**Work instruction:** When the line with "193 68 23.72" appears below, start repeating lines exactly, and keep going through the line with "486 159 12.48"; add nothing outside that span.

================================

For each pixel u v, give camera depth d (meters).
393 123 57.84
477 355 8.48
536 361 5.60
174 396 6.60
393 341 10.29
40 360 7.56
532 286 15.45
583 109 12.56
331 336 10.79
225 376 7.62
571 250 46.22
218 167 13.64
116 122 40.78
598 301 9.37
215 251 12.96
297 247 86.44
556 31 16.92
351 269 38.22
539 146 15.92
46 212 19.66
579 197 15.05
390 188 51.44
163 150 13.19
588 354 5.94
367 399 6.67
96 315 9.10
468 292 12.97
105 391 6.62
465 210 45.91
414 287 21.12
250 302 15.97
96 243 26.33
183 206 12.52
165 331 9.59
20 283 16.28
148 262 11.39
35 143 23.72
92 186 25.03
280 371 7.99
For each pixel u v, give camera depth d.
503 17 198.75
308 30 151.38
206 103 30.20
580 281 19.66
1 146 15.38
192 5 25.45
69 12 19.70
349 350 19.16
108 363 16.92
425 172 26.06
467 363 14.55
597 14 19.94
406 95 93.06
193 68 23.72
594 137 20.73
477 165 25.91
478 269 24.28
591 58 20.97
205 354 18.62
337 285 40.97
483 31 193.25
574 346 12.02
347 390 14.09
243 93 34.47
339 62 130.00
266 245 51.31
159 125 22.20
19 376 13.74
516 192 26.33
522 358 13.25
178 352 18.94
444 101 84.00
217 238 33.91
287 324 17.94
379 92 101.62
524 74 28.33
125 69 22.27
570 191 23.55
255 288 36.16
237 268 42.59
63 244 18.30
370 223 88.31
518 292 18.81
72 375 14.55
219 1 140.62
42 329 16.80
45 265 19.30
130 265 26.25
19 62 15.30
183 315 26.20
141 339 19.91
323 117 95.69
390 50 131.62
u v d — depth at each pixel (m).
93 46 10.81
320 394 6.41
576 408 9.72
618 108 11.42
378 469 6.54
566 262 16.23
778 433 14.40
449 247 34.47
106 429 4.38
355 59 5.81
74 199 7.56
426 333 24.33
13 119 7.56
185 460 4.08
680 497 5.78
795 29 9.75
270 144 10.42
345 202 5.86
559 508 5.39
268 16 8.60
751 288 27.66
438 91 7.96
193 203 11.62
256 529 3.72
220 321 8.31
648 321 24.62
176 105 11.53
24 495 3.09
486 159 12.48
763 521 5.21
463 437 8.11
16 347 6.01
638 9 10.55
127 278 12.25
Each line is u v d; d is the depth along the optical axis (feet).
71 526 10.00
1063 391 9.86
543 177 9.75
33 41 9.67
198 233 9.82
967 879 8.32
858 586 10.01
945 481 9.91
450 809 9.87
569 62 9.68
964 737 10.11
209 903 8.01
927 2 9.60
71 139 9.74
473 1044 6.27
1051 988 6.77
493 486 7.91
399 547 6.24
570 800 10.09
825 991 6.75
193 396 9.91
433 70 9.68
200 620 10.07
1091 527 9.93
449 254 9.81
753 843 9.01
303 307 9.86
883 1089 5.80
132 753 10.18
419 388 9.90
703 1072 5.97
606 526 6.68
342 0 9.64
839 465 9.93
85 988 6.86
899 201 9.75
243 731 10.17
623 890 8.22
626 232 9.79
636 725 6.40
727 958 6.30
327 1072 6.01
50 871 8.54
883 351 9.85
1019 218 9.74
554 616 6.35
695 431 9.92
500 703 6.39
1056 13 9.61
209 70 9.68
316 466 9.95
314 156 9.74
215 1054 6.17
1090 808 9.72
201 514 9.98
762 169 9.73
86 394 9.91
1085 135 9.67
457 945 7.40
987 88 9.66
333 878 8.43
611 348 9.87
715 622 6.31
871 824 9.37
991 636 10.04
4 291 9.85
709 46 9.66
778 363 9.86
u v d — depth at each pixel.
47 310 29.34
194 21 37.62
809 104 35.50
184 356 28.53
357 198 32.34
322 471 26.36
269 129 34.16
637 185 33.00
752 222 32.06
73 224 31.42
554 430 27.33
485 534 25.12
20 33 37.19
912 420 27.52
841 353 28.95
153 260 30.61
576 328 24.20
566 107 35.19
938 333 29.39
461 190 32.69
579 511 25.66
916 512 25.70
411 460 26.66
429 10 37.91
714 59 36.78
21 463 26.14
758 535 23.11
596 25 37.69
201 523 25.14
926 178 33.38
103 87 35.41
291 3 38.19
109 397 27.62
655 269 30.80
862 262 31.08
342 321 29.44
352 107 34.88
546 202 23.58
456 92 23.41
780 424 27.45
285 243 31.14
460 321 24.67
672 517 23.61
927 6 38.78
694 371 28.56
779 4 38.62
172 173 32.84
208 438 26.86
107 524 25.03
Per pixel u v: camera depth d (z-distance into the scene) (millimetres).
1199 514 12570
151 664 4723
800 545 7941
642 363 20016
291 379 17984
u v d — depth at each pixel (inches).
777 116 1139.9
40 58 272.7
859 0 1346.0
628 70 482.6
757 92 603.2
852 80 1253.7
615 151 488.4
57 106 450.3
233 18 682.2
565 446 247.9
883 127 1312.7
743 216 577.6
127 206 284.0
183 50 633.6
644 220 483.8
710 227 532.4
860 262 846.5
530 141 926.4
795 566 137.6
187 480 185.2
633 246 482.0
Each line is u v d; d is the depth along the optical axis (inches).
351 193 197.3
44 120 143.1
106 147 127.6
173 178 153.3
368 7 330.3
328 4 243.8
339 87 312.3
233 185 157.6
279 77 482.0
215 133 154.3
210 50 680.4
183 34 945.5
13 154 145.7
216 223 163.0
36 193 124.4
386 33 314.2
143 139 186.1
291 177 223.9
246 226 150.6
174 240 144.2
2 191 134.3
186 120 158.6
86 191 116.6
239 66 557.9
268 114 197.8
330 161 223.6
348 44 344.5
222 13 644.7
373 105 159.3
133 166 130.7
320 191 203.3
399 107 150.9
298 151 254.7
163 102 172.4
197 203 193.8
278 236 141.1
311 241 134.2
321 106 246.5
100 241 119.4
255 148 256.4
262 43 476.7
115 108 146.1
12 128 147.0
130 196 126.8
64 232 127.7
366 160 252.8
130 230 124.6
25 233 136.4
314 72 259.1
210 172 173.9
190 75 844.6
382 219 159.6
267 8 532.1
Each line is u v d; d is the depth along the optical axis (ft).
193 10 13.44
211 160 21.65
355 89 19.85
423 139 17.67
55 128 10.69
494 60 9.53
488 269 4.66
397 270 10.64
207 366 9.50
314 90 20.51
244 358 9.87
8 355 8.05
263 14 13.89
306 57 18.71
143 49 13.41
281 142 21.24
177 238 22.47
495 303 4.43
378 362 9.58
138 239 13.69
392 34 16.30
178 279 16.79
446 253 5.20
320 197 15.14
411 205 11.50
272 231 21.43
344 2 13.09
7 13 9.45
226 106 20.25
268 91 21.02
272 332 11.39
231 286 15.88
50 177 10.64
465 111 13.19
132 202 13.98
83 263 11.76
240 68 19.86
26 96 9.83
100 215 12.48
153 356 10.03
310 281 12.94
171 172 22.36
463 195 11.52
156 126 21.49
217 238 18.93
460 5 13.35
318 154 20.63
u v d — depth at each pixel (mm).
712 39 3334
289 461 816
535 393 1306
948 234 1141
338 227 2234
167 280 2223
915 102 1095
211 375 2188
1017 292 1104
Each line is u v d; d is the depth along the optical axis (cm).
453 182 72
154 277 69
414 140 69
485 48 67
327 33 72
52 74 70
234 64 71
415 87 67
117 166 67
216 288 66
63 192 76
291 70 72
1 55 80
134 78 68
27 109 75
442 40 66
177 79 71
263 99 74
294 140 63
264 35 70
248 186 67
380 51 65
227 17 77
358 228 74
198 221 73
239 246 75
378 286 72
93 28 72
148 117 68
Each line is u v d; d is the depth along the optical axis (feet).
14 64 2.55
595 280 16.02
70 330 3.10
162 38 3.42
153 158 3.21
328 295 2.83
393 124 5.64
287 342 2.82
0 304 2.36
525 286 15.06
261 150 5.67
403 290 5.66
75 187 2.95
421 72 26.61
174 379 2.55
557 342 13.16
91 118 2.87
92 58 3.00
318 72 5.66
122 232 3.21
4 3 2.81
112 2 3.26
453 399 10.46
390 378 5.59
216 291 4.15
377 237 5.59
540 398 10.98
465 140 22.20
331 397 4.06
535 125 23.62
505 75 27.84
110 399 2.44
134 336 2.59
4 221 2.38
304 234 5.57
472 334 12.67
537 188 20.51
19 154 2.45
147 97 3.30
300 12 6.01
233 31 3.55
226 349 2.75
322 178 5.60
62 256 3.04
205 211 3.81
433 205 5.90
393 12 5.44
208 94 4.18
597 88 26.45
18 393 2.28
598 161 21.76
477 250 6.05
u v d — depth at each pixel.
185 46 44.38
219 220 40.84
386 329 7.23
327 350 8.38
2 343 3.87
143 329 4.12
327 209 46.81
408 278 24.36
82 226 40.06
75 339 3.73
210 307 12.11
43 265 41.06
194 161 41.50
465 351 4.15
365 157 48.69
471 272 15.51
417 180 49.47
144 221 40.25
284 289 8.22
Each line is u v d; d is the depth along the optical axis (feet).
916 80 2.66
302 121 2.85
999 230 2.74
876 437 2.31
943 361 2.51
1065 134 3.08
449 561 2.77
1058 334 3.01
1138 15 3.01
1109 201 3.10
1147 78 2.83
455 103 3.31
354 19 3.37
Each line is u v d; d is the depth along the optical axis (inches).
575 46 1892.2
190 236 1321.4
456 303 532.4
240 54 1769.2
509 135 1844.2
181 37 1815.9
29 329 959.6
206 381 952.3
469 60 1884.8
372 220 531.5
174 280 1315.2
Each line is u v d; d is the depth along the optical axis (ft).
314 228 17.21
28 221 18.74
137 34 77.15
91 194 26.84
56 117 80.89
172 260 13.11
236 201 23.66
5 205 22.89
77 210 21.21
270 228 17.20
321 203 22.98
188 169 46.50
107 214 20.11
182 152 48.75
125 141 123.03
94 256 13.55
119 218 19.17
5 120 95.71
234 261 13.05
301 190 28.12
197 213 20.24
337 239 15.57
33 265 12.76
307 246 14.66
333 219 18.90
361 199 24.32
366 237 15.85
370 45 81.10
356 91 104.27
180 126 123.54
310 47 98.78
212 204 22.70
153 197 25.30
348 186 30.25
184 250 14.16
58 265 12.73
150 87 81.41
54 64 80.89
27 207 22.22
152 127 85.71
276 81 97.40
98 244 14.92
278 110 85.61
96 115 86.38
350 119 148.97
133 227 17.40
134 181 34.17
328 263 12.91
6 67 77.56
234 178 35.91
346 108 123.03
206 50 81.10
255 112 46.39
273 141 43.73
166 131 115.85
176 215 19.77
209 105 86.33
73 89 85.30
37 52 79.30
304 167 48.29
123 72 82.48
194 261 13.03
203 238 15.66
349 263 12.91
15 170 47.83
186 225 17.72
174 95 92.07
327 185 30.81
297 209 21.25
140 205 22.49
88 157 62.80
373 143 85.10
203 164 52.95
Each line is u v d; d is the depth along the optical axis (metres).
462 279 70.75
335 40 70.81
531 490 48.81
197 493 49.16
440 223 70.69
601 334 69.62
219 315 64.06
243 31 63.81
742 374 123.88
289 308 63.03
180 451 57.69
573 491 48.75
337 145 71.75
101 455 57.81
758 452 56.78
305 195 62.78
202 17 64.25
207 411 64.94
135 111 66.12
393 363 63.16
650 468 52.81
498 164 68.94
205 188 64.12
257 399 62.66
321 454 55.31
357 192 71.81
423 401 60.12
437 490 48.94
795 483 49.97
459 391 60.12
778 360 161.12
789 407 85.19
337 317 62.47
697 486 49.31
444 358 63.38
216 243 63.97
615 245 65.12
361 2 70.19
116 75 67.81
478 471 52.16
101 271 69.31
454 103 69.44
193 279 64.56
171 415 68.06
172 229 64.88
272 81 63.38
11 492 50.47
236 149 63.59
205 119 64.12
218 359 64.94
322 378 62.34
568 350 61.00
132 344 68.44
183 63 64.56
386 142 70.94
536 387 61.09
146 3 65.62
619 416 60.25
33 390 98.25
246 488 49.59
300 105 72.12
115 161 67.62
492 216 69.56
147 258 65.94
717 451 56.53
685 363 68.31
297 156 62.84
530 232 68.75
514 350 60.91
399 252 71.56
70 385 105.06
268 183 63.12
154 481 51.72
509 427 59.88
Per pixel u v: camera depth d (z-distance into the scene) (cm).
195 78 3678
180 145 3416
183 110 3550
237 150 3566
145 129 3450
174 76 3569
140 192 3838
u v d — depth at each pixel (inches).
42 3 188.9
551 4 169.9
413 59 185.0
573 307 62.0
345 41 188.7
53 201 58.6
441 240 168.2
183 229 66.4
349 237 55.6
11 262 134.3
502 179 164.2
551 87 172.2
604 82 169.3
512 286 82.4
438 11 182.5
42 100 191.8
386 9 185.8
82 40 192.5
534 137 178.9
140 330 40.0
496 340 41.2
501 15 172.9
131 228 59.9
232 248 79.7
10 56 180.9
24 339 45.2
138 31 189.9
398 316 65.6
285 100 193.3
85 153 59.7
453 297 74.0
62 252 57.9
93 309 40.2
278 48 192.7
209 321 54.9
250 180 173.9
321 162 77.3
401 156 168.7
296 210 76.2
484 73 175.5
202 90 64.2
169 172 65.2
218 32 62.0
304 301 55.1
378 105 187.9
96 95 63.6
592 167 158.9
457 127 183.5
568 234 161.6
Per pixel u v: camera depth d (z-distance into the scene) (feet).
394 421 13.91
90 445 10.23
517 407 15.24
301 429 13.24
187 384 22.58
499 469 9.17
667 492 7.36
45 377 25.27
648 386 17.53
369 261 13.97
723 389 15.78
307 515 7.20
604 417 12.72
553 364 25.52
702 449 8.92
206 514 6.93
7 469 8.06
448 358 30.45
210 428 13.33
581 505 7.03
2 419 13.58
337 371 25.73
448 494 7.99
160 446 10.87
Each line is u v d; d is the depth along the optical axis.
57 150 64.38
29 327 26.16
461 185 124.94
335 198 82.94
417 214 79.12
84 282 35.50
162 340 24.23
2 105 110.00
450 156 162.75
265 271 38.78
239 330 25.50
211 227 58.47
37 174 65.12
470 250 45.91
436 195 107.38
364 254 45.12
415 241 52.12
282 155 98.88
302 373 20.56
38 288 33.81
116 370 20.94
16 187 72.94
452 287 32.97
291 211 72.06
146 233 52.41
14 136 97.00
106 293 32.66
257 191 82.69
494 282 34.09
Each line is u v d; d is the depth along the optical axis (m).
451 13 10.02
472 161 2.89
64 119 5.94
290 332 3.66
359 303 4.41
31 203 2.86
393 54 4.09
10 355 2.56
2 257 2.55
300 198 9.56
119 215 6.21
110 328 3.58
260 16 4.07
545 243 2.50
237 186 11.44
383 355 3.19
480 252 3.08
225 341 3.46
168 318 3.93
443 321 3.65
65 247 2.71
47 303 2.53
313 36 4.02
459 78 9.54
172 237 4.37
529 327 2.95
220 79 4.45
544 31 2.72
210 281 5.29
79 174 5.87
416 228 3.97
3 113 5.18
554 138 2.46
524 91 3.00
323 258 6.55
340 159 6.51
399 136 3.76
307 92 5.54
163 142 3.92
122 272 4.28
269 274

================================

**Answer to this exercise:**
193 68 23.72
594 137 20.73
477 165 25.91
478 269 24.28
591 58 20.97
205 354 18.62
337 285 40.97
483 31 193.25
574 346 12.02
347 390 14.09
243 93 34.47
339 62 130.00
266 245 51.31
159 125 22.20
19 376 13.74
516 192 26.33
522 358 13.25
178 352 18.94
444 101 84.00
217 238 33.91
287 324 17.94
379 92 101.62
524 74 28.33
125 69 22.27
570 191 23.55
255 288 36.16
237 268 42.59
63 244 18.30
370 223 88.31
518 292 18.81
72 375 14.55
219 1 140.62
42 329 16.80
45 265 19.30
130 265 26.25
19 62 15.30
183 315 26.20
141 339 19.91
323 117 95.69
390 50 131.62
u v d — depth at each pixel (m).
93 46 10.81
320 394 6.41
576 408 9.72
618 108 11.42
378 469 6.54
566 262 16.23
778 433 14.40
449 247 34.47
106 429 4.38
355 59 5.81
74 199 7.56
426 333 24.33
13 119 7.56
185 460 4.08
680 497 5.78
795 29 9.75
270 144 10.42
345 202 5.86
559 508 5.39
268 16 8.60
751 288 27.66
438 91 7.96
193 203 11.62
256 529 3.72
220 321 8.31
648 321 24.62
176 105 11.53
24 495 3.09
486 159 12.48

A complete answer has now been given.